How to complete this task ->
Pull out every line of the material below that contains the string "保温铁皮防护铠". Case counts.

The records ->
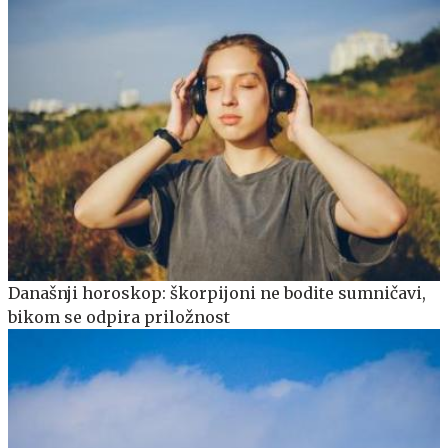
Današnji horoskop: škorpijoni ne bodite sumničavi,
bikom se odpira priložnost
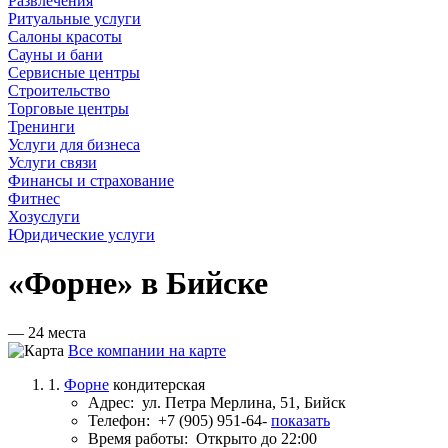
Развлечения
Ритуальные услуги
Салоны красоты
Сауны и бани
Сервисные центры
Строительство
Торговые центры
Тренинги
Услуги для бизнеса
Услуги связи
Финансы и страхование
Фитнес
Хозуслуги
Юридические услуги
«Форне» в Бийске
— 24 места
Все компании на карте
1.
Форне
кондитерская
Адрес:
ул. Петра Мерлина, 51, Бийск
Телефон:
+7 (905) 951-64-
показать
Время работы:
Открыто до 22:00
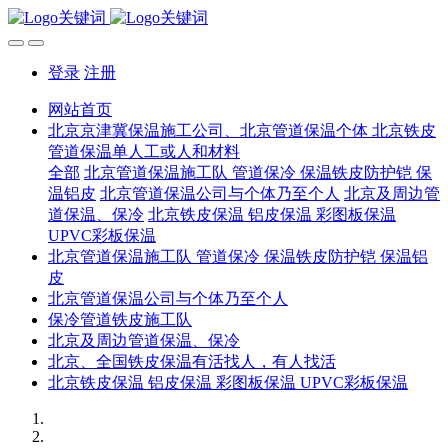
登录
注册
网站首页
北京京津冀保温施工公司、北京管道保温个体 北京铁皮
管道保温单人工或人和材料
全部
北京管道保温施工队 管道保冷 保温铁皮防护铠 保
温铝皮
北京管道保温公司与个体乃至个人
北京及周边管
道保温、保冷
北京铁皮保温 铝皮保温 彩图板保温
UPVC彩板保温
北京管道保温施工队 管道保冷 保温铁皮防护铠 保温铝
皮
北京管道保温公司与个体乃至个人
保冷管道铁皮施工队
北京及周边管道保温、保冷
北京、全国铁皮保温有活找人，有人找活
北京铁皮保温 铝皮保温 彩图板保温 UPVC彩板保温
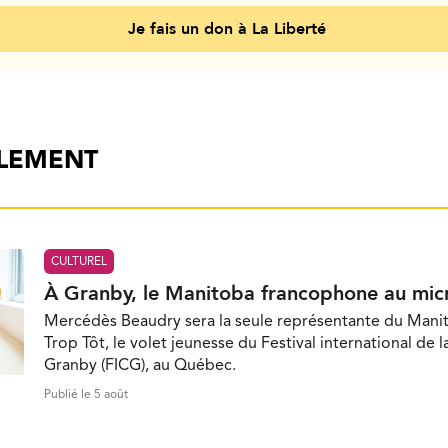
Je fais un don à La Liberté
ALEMENT
CULTUREL
À Granby, le Manitoba francophone au mic
Mercédès Beaudry sera la seule représentante du Mani
Trop Tôt, le volet jeunesse du Festival international de 
Granby (FICG), au Québec.
Publié le 5 août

Answer box ->
北京管道保温施工队 管道保冷 保温铁皮防护铠 保
北京管道保温施工队 管道保冷 保温铁皮防护铠 保温铝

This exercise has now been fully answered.